W temacie hurtowni danych (jako osoba przekzująca wiedze i potem analityk) współpracowałam z dużą ilością ludzi, którzy przewinęli się przez zespół. Nie było tam osób bez studiów, ale były osoby z różnych uczelni. Niestety to było widać: nawet bardzo słabe osoby z dobrej uczelni dużo lepiej sobie radziły niż inni. I właśnie kluczowe tu dla mnie były 2 aspekty: na ile osoba jest w stanie sama się douczyć pewnych zagadnień i na ile jest samodzielna i nie boi się odpowiedzialności.

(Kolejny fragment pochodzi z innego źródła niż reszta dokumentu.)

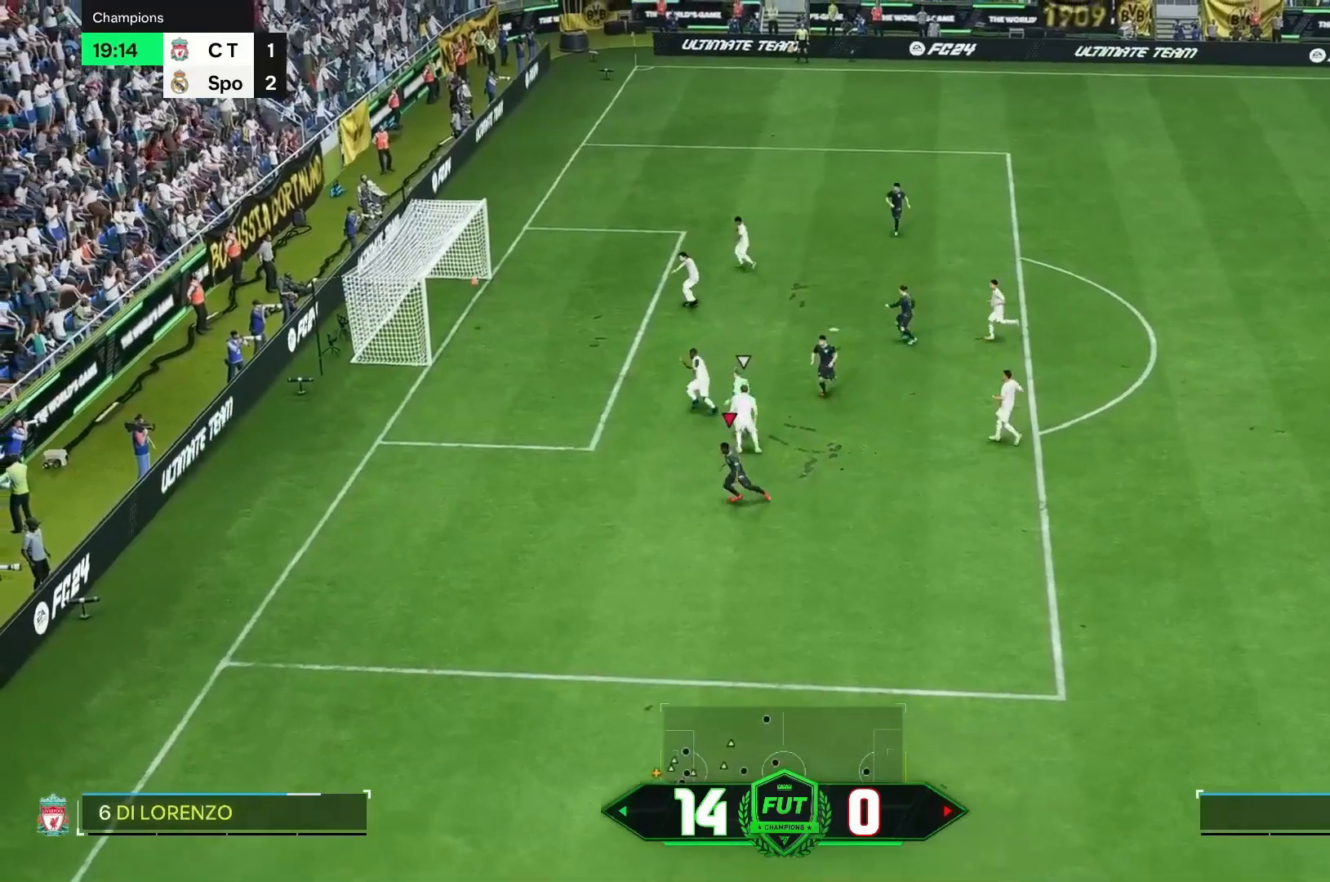
Gameplay with a controller (Xbox layout); each line is a JSON object with the inputs held at the frame after it. "events" lists button and stick changes between this image and that frame as [ms after this image, input, new state], when the widget could be followed in between. Not read: L3 R3.
{"buttons": [], "left_stick": "down", "right_stick": "center", "events": [[183, "R2", "up"]]}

Były osoby, które najzwyczajniej w świecie bały się nanieść zmiany w kodzie, „bo coś zepsują jeszcze”!
Olga
@Olga: Konsekwencje błędu studenta ponosi tylko on sam. Przeważnie wykonuje on ćwiczenia i projekty tylko w celu otrzymania oceny. Zatem jedyną konsekwencją jest słaba ocena lub konieczność wprowadzenia poprawek zalecanych przez profesora. Jeśli projekt jest fragmentem zewnętrznego zlecenia realizowanego przez uczelnię, to i tak żadna odpowiedzialność nie spoczywa na studencie, tylko na profesorze.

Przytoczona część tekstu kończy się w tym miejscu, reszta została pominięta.